As a young adult, if I went home for a holiday, I instinctively hid my gold cross under my collar. If my family came over to my place, I hid my Bible upstairs. I did not try to attack them for their lack of faith. I knew it would do no good. Some family members even told me point blank, "Church is a waste of time and money." How can a child fight that?

So, throughout my life, I "paid to Caesar what was owed to Caesar". I did not disrespect my parents about their faith or lack thereof. I tried as hard as I could to "honor thy father and thy mother".

I did not become them. Neither did I abandon them. When my father died abruptly a few years ago, I took my mother back. She had to go into assisted living in her last years, but I saw her almost every day. We were diametrically opposed about faith until the end of her life.

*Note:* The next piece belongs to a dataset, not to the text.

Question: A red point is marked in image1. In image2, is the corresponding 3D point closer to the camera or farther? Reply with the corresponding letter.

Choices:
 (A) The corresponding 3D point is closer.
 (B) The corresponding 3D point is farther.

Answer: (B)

She would say to me, "You do not NEED to go to church." I would gently correct her, "I cannot take care of you the way that I do without it." She never had any idea how much faith and trust in God it took to bring her back into my life and become her caregiver.

My whole life, I walked this narrow tightrope. Trying to respect my parents but striving mightily to give to God what is God's -- my faith and trust in Him, my spirit, my gifts, my soul! Some have told me that I have a steely bond with God. Given my family of origin, I have had to keep my eye fixed upon Him or I would have become totally lost.

Impossible, you say! How could you have made those distinctions as a child? But this kind of walk IS the Christian walk. It is extremely difficult. It is painful and scary. It is confusing at times, and even uncomfortable. But it is right.


Think about your own situation. Maybe you have spiritual longings, but you are in a family of little faith. Maybe you live in a place with few churches, or even in a country where religion is restricted. How do you respect your current "regime" but also remain true to the God inside you?

Iwould say, in the end, honoring those boundaries is what can make the difference between being an ordinary human being, and someone who is truly great. Martin Luther King, Jr. said, "If I am stopped, this movement will not stop, because this movement IS God!" Why is he one of our greatest heroes? Because he stood up to "Caesar" and said, No more. Kill me if you have to, but I speak God's Truth.

Where is the line between God and Caesar? You may not realize it, but we walk this line every day, moment by moment.  The line is in the mother telling her children, 'No, you will not watch that violent movie.' It is in your decision to fast from meat during Lent even if your friends are going out for hamburgers. It is in an employee refusing to sell a product that he finds distasteful or immoral. It is in celebrating Sundays as Family Day, even if everyone else is shopping at the mall. It is in giving God your honor, your time, your conviction.

God, I live in this world, but I belong to You! I pray to always keep You in my sight, in my heart and in my life.